In support of House Bills 4052 and 4053
Good morning. My name is Michael LaFaive, and I am senior director of the Morey fiscal policy initiative for the Mackinac Center for Public Policy, where I have worked for nearly 30 years and watched the state become aggressively less transparent. Thank you for allowing me to testify today in favor of House Bills 4052 and 4053.
These bills would prohibit the recent MEDC practice of insisting that legislators sign non-disclosure agreements on projects involving state funds.
Such agreements are undemocratic. Voters who pay the bills of government deserve to know how their money is spent but are stymied when their lawmakers are silenced.
These NDAs deprive voters and taxpayers of opportunities to air concerns about state spending and any risks associated with it.
Residents of quaint communities such as Big Rapids or Marshall townships were effectively ambushed by the state and corporations a few years ago when they were simply told they’d be living in or near a new factory town. In Wisconsin, secrecy led to a $4 billion plus deal that saw people have their homes taken through eminent domain for a Foxconn factory that never delivered on all its promises.

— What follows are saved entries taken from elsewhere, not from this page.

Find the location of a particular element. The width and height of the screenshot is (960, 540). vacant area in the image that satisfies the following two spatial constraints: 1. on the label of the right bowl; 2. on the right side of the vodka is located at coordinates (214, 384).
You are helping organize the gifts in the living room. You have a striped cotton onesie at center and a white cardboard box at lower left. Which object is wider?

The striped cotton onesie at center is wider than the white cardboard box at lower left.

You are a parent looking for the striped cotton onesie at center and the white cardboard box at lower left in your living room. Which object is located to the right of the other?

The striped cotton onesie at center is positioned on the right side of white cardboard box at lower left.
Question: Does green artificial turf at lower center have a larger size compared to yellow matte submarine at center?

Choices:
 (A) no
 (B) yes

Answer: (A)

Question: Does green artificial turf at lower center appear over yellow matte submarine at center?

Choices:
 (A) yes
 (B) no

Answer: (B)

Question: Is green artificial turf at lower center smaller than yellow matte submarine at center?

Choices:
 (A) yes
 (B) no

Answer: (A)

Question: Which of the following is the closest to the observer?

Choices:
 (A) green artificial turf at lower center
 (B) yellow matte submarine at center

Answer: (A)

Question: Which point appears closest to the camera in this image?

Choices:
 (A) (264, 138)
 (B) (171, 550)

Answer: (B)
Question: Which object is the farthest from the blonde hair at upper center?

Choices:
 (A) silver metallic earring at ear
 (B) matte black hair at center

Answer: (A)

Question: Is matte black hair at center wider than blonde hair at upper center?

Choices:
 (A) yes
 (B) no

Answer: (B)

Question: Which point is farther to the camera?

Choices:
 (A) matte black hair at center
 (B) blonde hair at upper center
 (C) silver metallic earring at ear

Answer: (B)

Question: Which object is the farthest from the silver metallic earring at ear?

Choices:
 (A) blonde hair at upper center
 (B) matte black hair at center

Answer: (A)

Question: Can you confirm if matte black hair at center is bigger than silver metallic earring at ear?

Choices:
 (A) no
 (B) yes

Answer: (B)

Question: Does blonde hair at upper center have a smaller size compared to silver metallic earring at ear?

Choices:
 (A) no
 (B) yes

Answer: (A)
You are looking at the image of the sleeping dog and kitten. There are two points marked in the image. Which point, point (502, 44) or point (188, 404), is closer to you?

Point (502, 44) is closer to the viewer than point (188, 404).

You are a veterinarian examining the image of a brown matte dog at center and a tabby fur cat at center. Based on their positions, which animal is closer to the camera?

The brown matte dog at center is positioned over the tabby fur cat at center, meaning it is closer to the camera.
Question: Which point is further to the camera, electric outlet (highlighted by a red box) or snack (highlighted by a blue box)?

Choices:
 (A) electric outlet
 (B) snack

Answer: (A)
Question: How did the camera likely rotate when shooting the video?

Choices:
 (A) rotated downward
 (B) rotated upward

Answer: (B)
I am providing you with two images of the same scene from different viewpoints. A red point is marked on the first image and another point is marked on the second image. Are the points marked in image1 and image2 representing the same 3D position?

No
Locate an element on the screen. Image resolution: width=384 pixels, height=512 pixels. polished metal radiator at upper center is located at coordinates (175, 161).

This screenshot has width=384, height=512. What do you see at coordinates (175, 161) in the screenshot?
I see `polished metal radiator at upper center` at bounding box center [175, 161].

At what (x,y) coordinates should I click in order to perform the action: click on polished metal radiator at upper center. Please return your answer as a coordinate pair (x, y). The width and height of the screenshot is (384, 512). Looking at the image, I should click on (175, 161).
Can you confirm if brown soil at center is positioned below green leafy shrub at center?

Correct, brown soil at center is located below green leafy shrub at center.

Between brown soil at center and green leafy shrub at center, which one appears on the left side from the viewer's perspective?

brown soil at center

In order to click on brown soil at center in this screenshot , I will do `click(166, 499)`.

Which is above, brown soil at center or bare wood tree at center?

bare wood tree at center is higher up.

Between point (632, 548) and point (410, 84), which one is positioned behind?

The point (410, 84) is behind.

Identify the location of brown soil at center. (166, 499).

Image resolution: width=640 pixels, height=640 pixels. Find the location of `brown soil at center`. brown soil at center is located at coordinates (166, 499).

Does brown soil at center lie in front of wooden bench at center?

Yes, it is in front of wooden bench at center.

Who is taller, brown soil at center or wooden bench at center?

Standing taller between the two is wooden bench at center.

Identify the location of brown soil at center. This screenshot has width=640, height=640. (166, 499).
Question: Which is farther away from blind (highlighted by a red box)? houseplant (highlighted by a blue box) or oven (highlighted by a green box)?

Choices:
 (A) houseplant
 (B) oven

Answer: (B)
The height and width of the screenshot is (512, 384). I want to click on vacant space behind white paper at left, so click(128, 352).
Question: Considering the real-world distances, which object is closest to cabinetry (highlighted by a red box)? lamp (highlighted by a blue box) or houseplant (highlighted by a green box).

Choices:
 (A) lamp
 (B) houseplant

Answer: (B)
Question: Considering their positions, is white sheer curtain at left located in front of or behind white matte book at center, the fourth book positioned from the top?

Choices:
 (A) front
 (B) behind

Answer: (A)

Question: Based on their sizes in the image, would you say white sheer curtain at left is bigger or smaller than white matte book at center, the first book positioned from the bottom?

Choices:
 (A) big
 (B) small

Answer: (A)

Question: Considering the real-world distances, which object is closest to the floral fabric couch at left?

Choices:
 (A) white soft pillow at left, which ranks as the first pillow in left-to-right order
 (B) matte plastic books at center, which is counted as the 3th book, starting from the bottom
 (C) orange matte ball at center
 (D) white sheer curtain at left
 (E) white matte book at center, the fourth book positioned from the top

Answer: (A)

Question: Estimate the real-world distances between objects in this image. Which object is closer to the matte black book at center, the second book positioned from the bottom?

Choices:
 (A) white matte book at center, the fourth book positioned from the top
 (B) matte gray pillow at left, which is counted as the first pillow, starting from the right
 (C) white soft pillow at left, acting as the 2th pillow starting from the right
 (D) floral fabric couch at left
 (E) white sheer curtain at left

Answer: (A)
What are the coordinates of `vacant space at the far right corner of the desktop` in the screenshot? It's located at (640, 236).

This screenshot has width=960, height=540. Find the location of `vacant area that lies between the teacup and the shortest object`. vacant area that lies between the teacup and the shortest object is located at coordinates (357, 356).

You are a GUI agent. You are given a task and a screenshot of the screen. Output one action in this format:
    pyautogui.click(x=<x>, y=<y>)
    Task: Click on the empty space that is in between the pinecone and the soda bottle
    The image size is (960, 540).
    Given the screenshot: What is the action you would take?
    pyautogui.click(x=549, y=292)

Many might argue that secrecy is necessary for protection of delicate negotiations, but it is more likely to protect the state and corporations from bad public relations. In 2017 a Google employee basically said as much in writing to a San Jose, CA official.
In addition, secrecy prevents economists and other public policy experts from measuring the merits of spending deals independent of state or corporate interests. Michigan has a long history of being spectacularly wrong about the impact of its spending, especially as it relates to economic development deals. Transparency would lead to a wider array of useful analyses than lawmakers might otherwise get.
Several of your colleagues have publicly expressed regrets for signing NDAs in order to obtain information on local projects from MEDC — only to learn later that the agency would neither share the information they had sought, nor fully release them from their NDAs even after they had supposedly been terminated.
Finally, as our attorneys review this issue, they would draw your attention to Article IV, Section 11 of the Michigan Constitution, which says that senators and representatives “shall not be questioned in any other place for any speech in either house.”
We thank Representatives Carra and Wegela for their leadership on this critical transparency issue and urge your support for these bills.